„Wir werden uns später mit den Folgen befassen“: Die Cajun Navy und die Selbstjustiz-Zukunft der Katastrophenhilfe

Nach dem Hurrikan Harvey brachte eine Ad-hoc-Gruppe von Louisianern namens Cajun Navy ihre Boote nach Texas und begann, Menschen in Sicherheit zu bringen.

Im August , als Hurrikan Harvey Land traf, 50 Zoll Regen fallen ließ und in drei Tagen 28.000 Quadratmeilen rund um Houston überflutete, stellten die Einwohner von Louisiana eine Selbstjustiz-Armada, die Cajun Navy, auf, um ihren Nachbarn in Texas zu Hilfe zu kommen. Kurz nach dem Sturm trafen freiwillige Retter ein, wobei Boote mit flachem Boden, die normalerweise für die Navigation durch die Bayous verwendet wurden, nun umfunktioniert wurden, um durch die versunkenen Straßen zu manövrieren, dringend benötigte Vorräte zu bringen und in Abwesenheit von Ersthelfern gestrandete Menschen in Sicherheit zu bringen.

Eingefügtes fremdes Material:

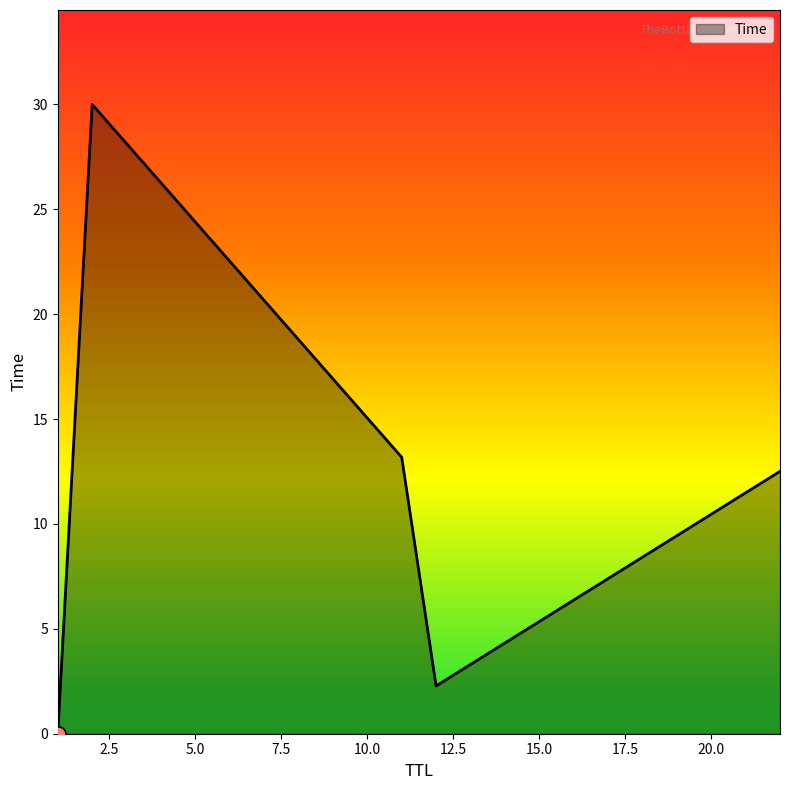

True or false: there are more than 0 points higher than both neighbors.

True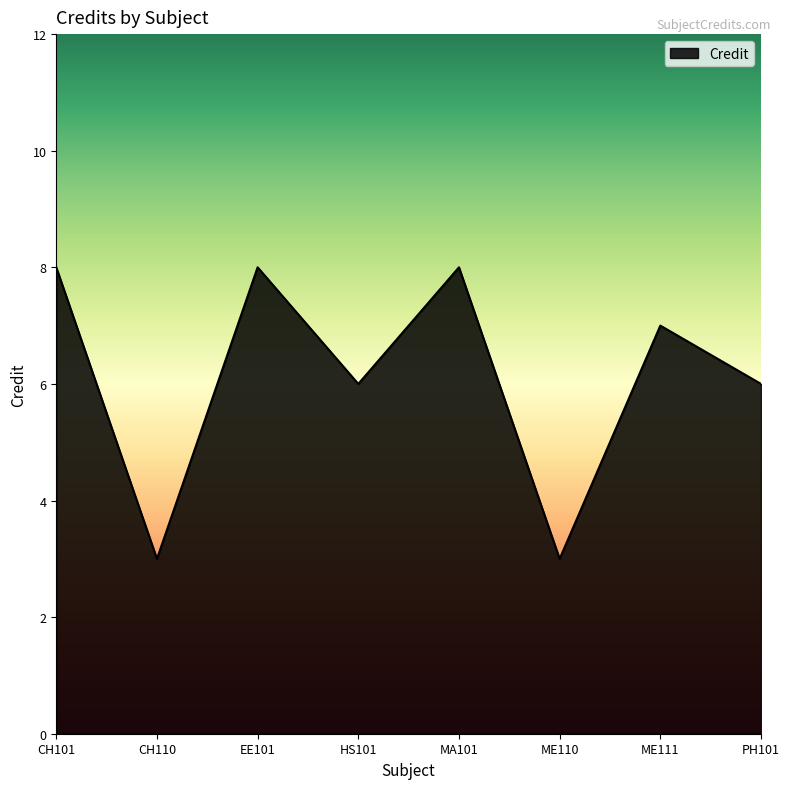

What is the sum of all values?

49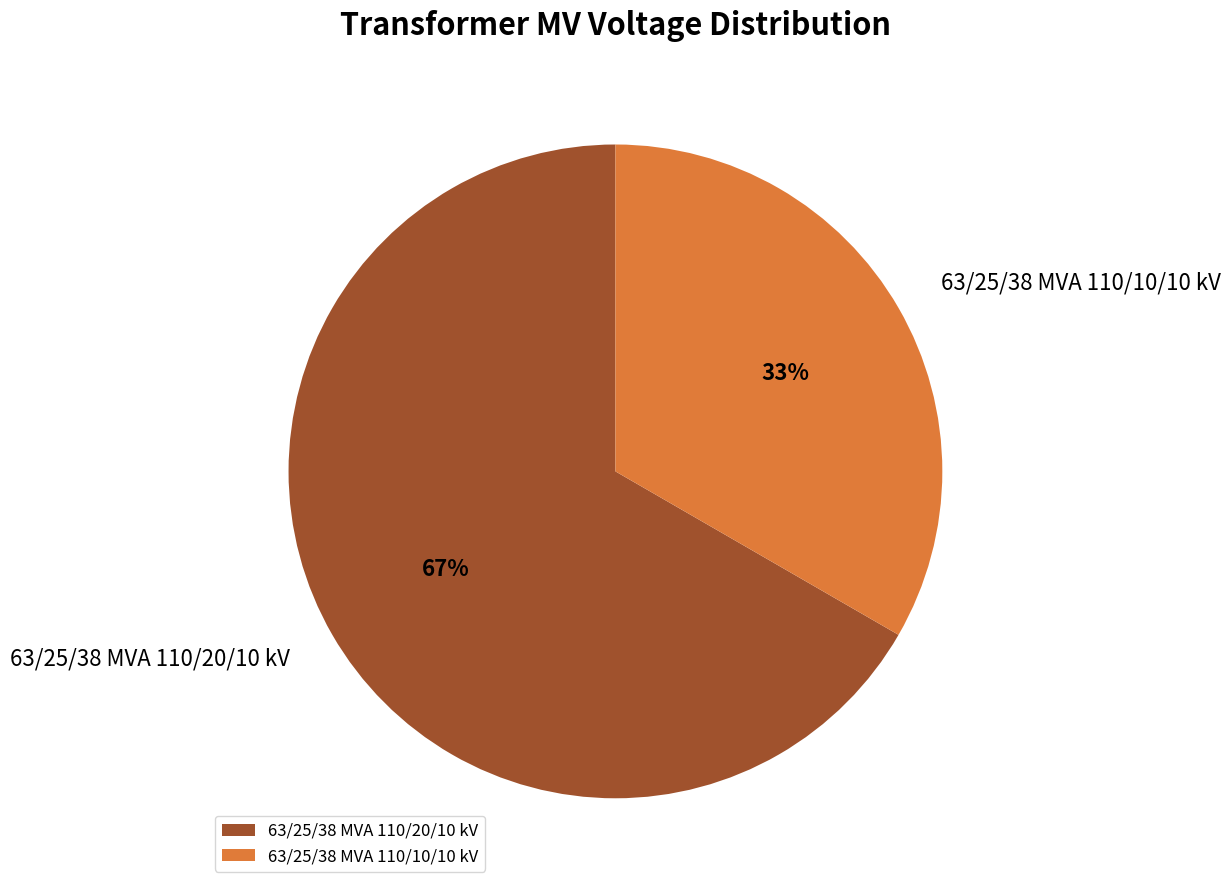

To the nearest percent, what is the combined percentage of 63/25/38 MVA 110/10/10 kV and 63/25/38 MVA 110/20/10 kV?

100%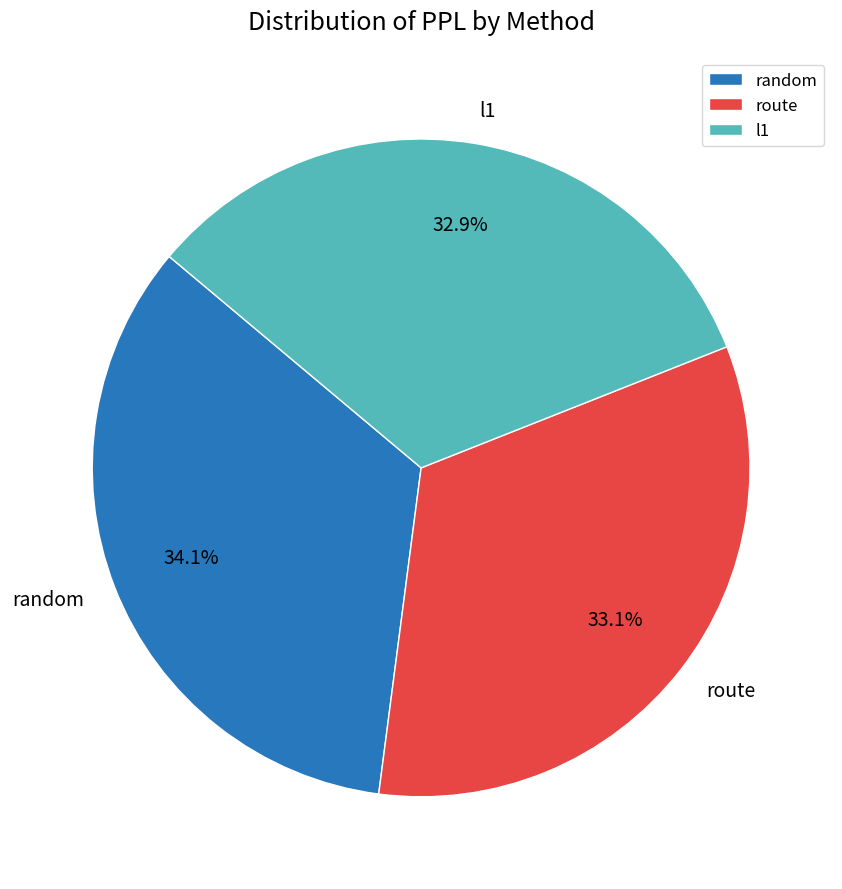

Do random and l1 together represent more than half of the pie?

Yes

Ben Husser ist einer dieser Cajuns: ein Eingeborener von Hammond, Louisiana, der fast drei Jahrzehnte lang in der Air National Guard gedient hat. Bis zum Hurrikan Katrina, als seine Einheit als Sicherheitsdienst für eine Firma eingesetzt wurde, die Leichen aus Häusern räumte, hatte er noch nie einen Sturm abbekommen. Und dann wurde letztes Jahr die Kirche seines Vaters in Robert, Louisiana, überflutet – eine Nachricht, die er seinem Vater persönlich überbrachte, nachdem er den Schaden entdeckt hatte. In diesem Jahr wurden er und sein Vater von Harvey verschont, also tat Ben, was er immer tut, wenn ein Sturm kommt: sein Boot beladen und zu sehen, wo er helfen könnte. Am Dienstag, nachdem Harvey Texas getroffen hatte, tauchte er im Costco in Baton Rouge auf, wo die Cajun Navy ihre Operationsbasis auf einer Picknickbank vor dem Laden organisiert hatte.



Ben und sein Vater verbrachten ihren ersten Tag damit, Vorräte wie Wasser und Windeln nach Houston zu fahren. Am nächsten Tag erzählte ihm seine Frau, eine Krankenschwester, die ihn zuvor auf Missionen begleitet hatte, es sähe aus, als ob es in Port Arthur, Texas, drei Stunden westlich von Baton Rouge, Ärger gäbe. Ben kontaktierte einen örtlichen Richter, der bei der Organisation der Rettungs- und Bergungsarbeiten half, und sagte ihm, dass er 15 Boote unter seinem Kommando habe und bereit sei, zu helfen.



Ben erzählte mir die Geschichte eines Pflegeheims in Port Arthur, bei dessen Evakuierung er und die Cajun Navy halfen. Als ein Mitarbeiter sie in die Einrichtung einließ, fanden sie eine ältere Frau in einem Rollstuhl sitzend vor, deren Beine von anderthalb Fuß mit stinkigem Wasser bedeckt waren. Warum zittert sie? fragte Ben. Wie lange ist sie schon hier? Der Mitarbeiter wusste es nicht.